Deprecate and Remove:

  • @workflow() decorator
  • @task() decorator
  • WorkflowApp workflow lifecycle management

Offer Alternative Approach

Provide Helper Methods and Documentation:

Instead of adding new workflow and task decorators in dapr-agents, we should provide lightweight helper methods and utilities inside the existing LLM clients and Agent APIs. These helpers would make it simple to call LLMs directly inside a Dapr activity without introducing hidden dependencies or runtime abstractions.

For example, dapr-agents could expose a convenience method such as llm.run_prompt() or llm.ask() that works seamlessly when invoked inside an activity. This allows developers to write workflows with the native WorkflowRuntime API, register activities normally, and still take advantage of dapr-agents LLM integrations when needed.

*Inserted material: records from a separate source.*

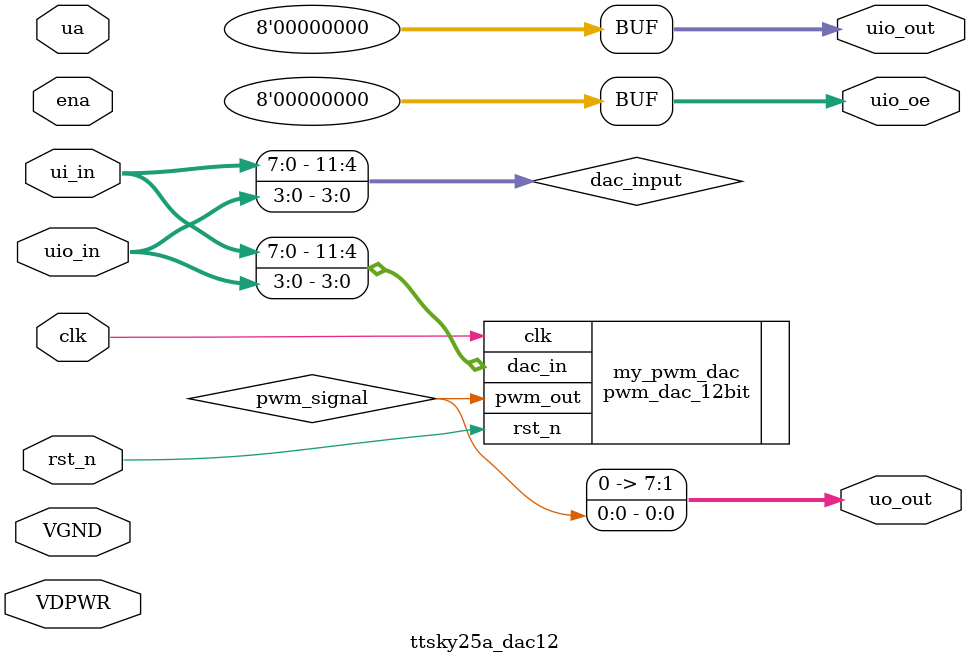
<source format=v>
`default_nettype none


module ttsky25a_dac12 (
    input  wire       VGND,
    input  wire       VDPWR,
    input  wire [7:0] ui_in,   // Dedicated inputs [11:4]
    output wire [7:0] uo_out,  // Dedicated outputs
    input  wire [7:0] uio_in,  // IOs: Input path [3:0]
    output wire [7:0] uio_out, // IOs: Output path
    output wire [7:0] uio_oe,  // IOs: Enable path
    inout  wire [7:0] ua,      // Analog pins (unused in this design)
    input  wire       ena,
    input  wire       clk,
    input  wire       rst_n
);

    // --- 12-Bit DAC Implementation ---

    // 1. Combine inputs to form a 12-bit data word.
    //    Using ui_in for the most significant 8 bits and uio_in for the least significant 4 bits.
    wire [11:0] dac_input = {ui_in, uio_in[3:0]};

    // 2. This wire will carry the 1-bit PWM signal from our DAC module.
    wire pwm_signal;

    // 3. Instantiate the 12-bit PWM DAC module.
    pwm_dac_12bit my_pwm_dac (
        .clk(clk),
        .rst_n(rst_n),
        .dac_in(dac_input),
        .pwm_out(pwm_signal)
    );

    // --- Pin Assignments ---

    // 4. Route the PWM signal to a digital output pin.
    assign uo_out[0] = pwm_signal;

    // Tie off all other unused digital outputs to ground.
    assign uo_out[7:1] = 7'b0;
    assign uio_out     = 8'b0;

    // 5. Configure the bidirectional IO pins.
    //    Set uio_oe[3:0] to 0 to use them as inputs.
    //    The rest are also inputs.
    assign uio_oe = 8'b00000000; // All uio pins are inputs

endmodule

</source>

This strategy keeps runtime control in the hands of the developer, avoids mixing registration models (@task vs @activity), and ensures dependencies remain explicit. It also reduces complexity for debugging and makes documentation easier: we can show clear patterns where non-LLM activities and LLM-powered activities coexist naturally.

Benefits

  1. Full Dapr Control: Access to all native WorkflowRuntime capabilities
  2. Safe Task Combination: Mix LLM and non-LLM activities seamlessly
  3. Explicit Dependencies: Clear LLM client imports and setup, easier to learn, and maintain.
  4. Simpler Debugging: Direct stack traces without abstraction layers

Future Exploration

After deprecation, explore if a minimal activity annotation variation could provide LLM convenience without the limitations:

@wfr.activity(name="content_generation")
@llm_enabled(description="Generate marketing content")  
def generate_content(ctx, topic: str) -> str:
    pass  # Optional: Pure LLM calls where beneficial

This would need to:

  • ✅ Preserve runtime control
  • ✅ Work alongside native @wfr.activity
  • ✅ Avoid hidden dependencies

Implementation approach

Phase 1: Deprecation and Helper Methods

  • Mark @workflow and @task as deprecated

  • Add WorkflowHelpers module for common LLM patterns

  • Update documentation and quickstarts

  • Show native Dapr integration patterns

Phase 3: Removal

  • Remove deprecated decorators
  • Clean up WorkflowApp workflow management
  • Focus on LLM client and agent utilities only

Conclusion

While the @workflow and @task abstractions demonstrate the powerful patterns possible with dapr-agents (as shown in the building effective Dapr Agents article), they introduce complexity that outweighs their benefits.

The proposed approach preserves all the capabilities demonstrated in those patterns while maintaining compatibility with native Dapr workflows and providing users full control over their workflow runtime and configuration.